Остановка в деревне позволила нам немного передохнуть. Мы знали, что о бегстве не приходилось и думать и скоро придется залезть обратно в автобус, но все равно испытали облегчение, ступив ногой на иссохшую почву стоянки, прямо перед Домом народа. Мы сделали вид, будто слушаем краткую и бессмысленную лекцию экскурсовода, а потом, не обращая внимания на ее предостережения, отправились самостоятельно обследовать деревню.

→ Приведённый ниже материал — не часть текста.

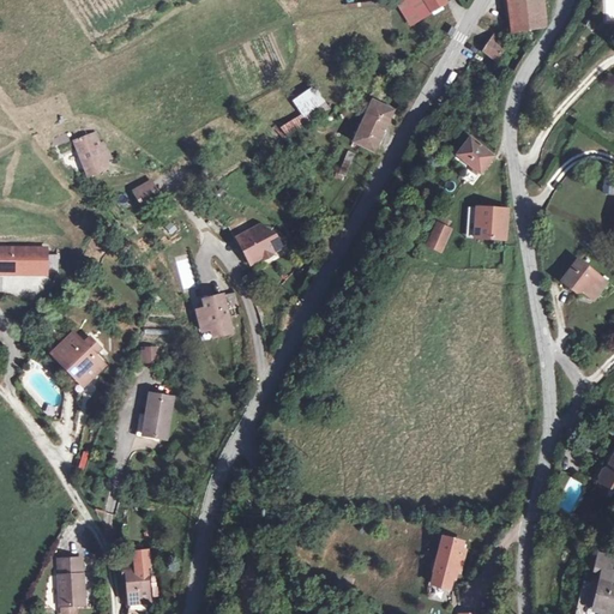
[(445,0),(402,0),(398,2),(411,24),(447,2),(445,0)]
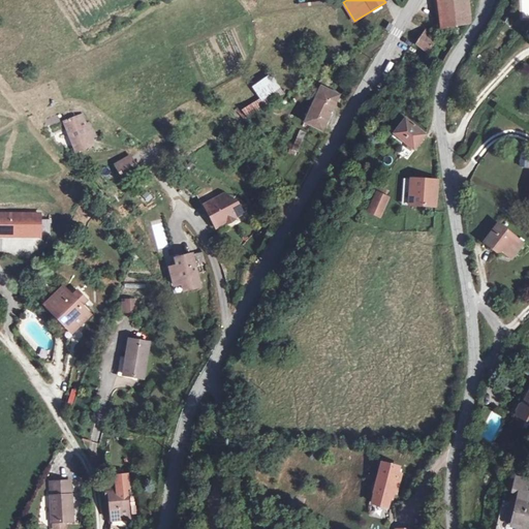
[(437,0),(439,13),(440,17),(441,29),(469,26),(465,0),(437,0)]
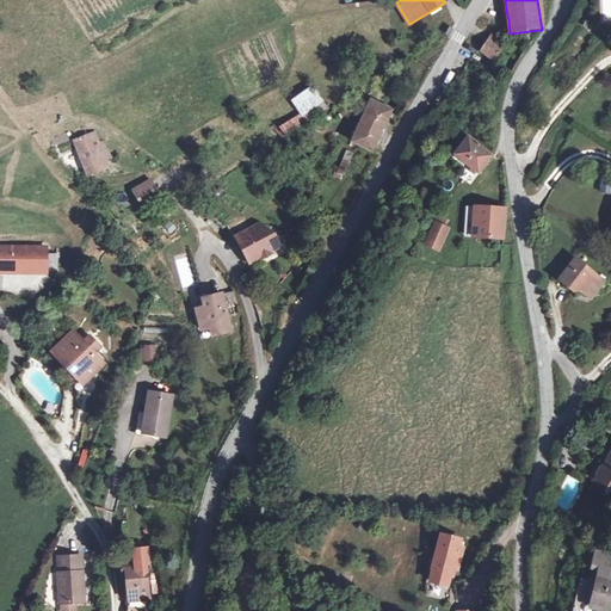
[(610,0),(599,0),(602,22),(610,20),(610,0)]
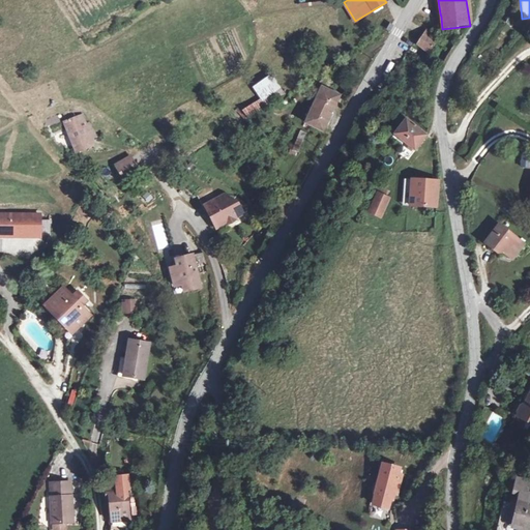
[(428,30),(422,36),(434,43),(438,37),(428,30)]
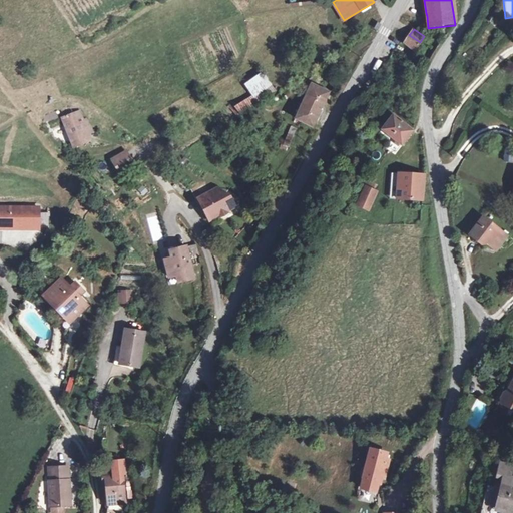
[(420,42),(409,35),(404,42),(415,50),(420,42)]
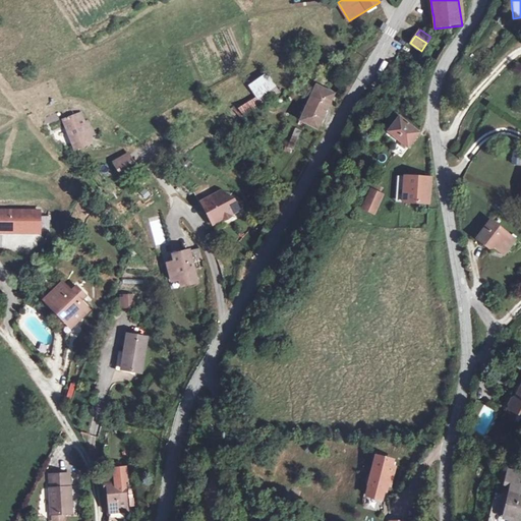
[(278,92),(266,74),(250,85),(263,103),(278,92)]
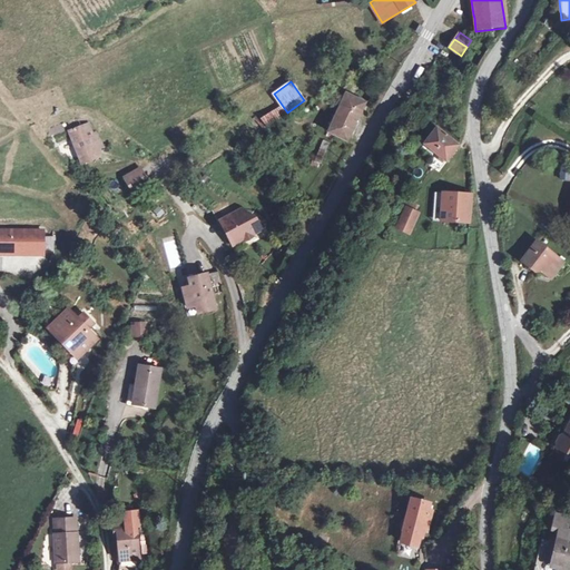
[(365,102),(346,94),(328,131),(347,141),(365,102)]
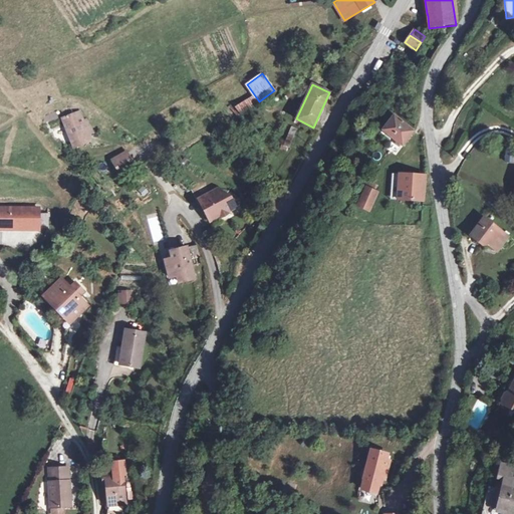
[(79,112),(63,118),(73,147),(89,141),(87,134),(91,133),(85,121),(83,122),(79,112)]
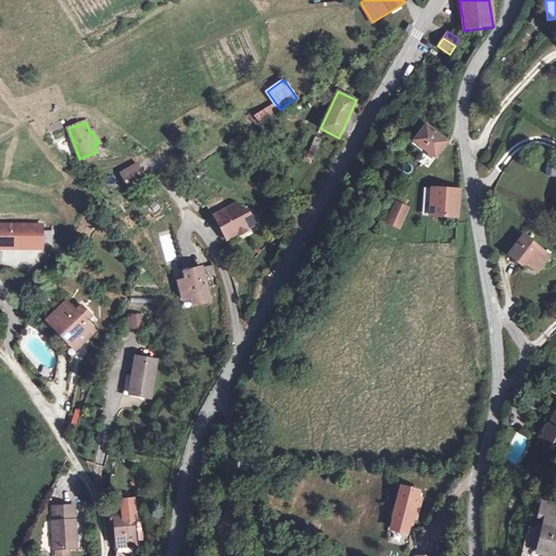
[(446,142),(426,126),(414,140),(434,158),(446,142)]
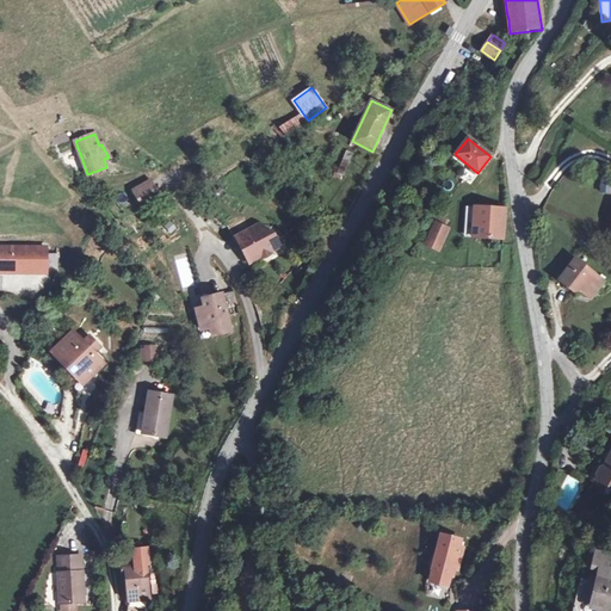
[(150,183),(135,190),(143,205),(158,198),(150,183)]
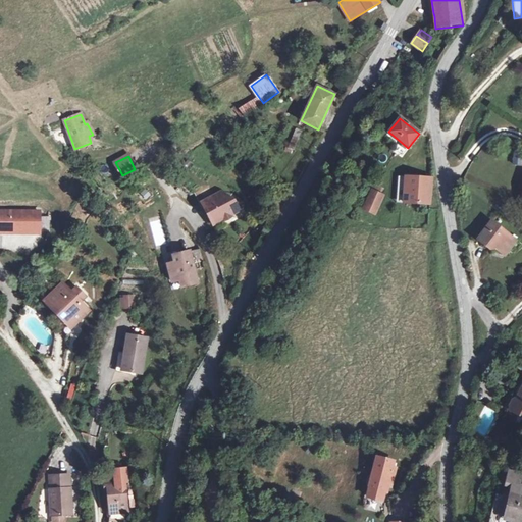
[(404,203),(406,176),(399,176),(397,203),(404,203)]
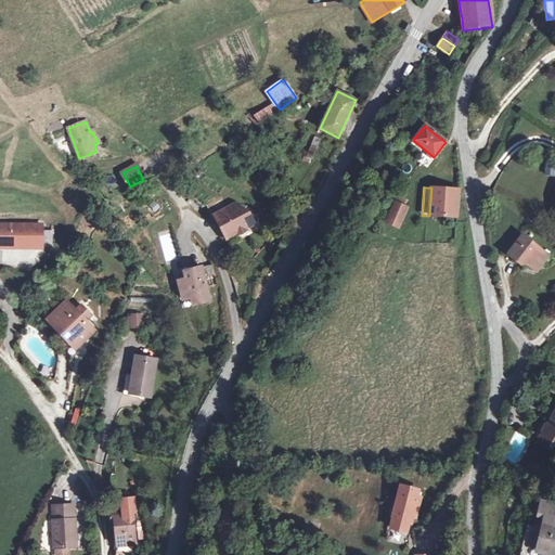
[(459,190),(431,188),(429,216),(456,216),(459,190)]
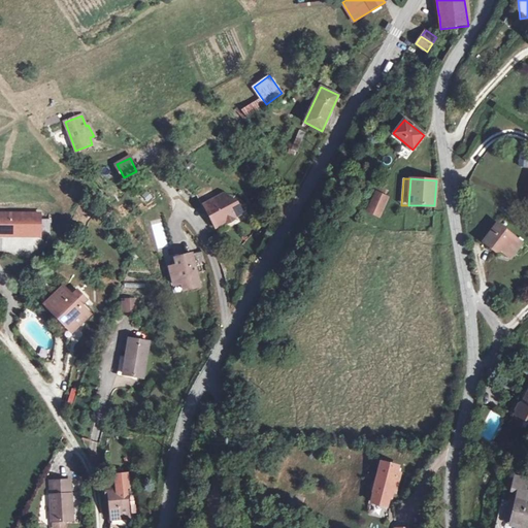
[(145,203),(152,197),(146,191),(139,197),(145,203)]
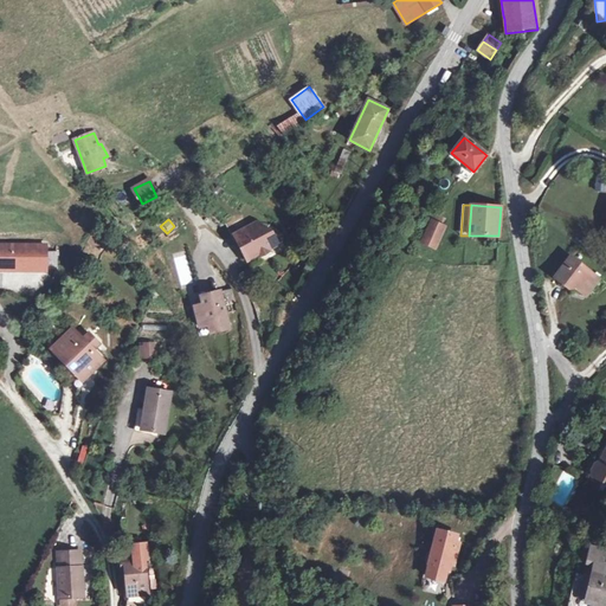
[(444,226),(431,221),(421,243),(436,247),(444,226)]
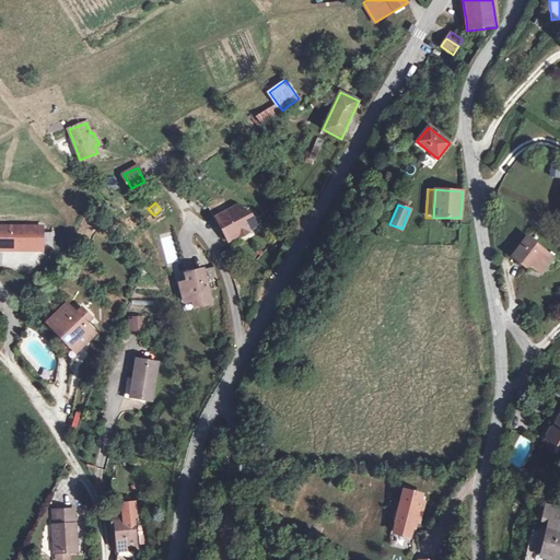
[(236,206),(218,216),(230,238),(238,233),(240,237),(248,233),(247,232),(257,225),(251,216),(236,206)]
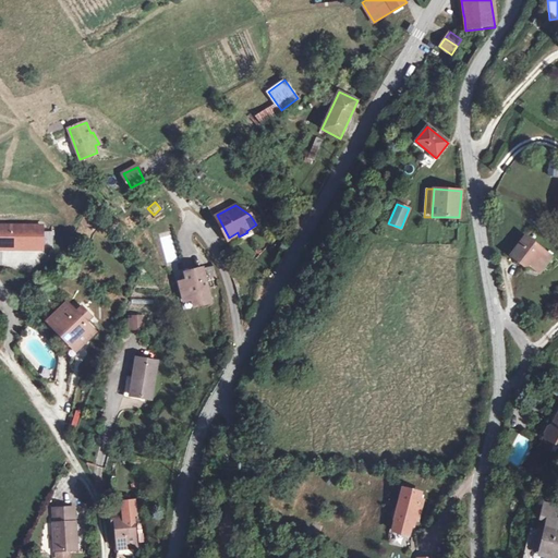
[(178,261),(172,233),(160,237),(167,264),(178,261)]
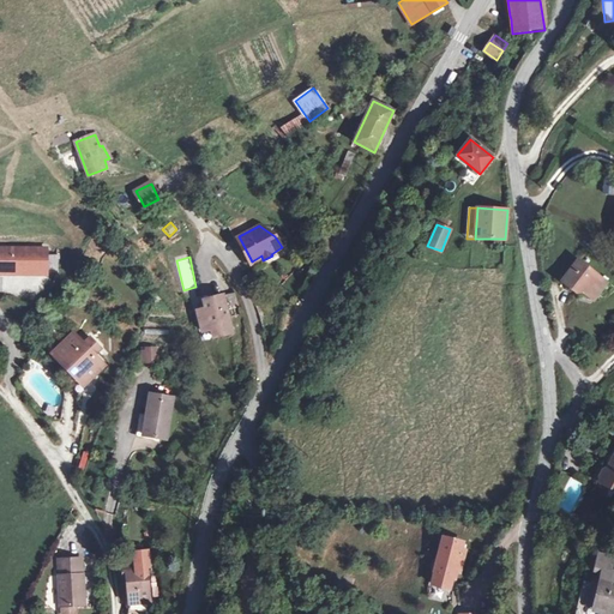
[(607,282),(578,260),(561,282),(576,293),(583,293),(589,292),(595,295),(596,296),(607,282)]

В начале экскурсии нас было шестеро, но довольно скоро двоих загнали в угол крестьяне. Их изрубили мачете, рассекли руки и лица и, чтобы с этим покончить, проволокли трупы по отвратительной почве, среди смешанной с навозом соломы, в пыли, по машинному маслу. На плакате, все еще висевшем на шее одного из трупов, крестьяне вывели кровью: «ТЕПЕРЬ ВСЕ ТАК». Третья жертва, Сабия Баальбекян, уже почти взрослая девушка, исчезла в общественном туалете. Ей надо было уединиться, и, чтобы ее подбодрить, мы обещали, что будем держаться поблизости, пока она не выйдет. Мы не могли пойти за ней, потому что она зашла в женский туалет. Через десять минут, так как она не подавала признаков жизни, мы набрались духу и на цыпочках пробрались на отведенную для женщин территорию. Шепотом ее позвали. Все двери были распахнуты настежь. В кабинках никого не было, а опознать что-либо среди пятен кала и крови не представлялось возможным.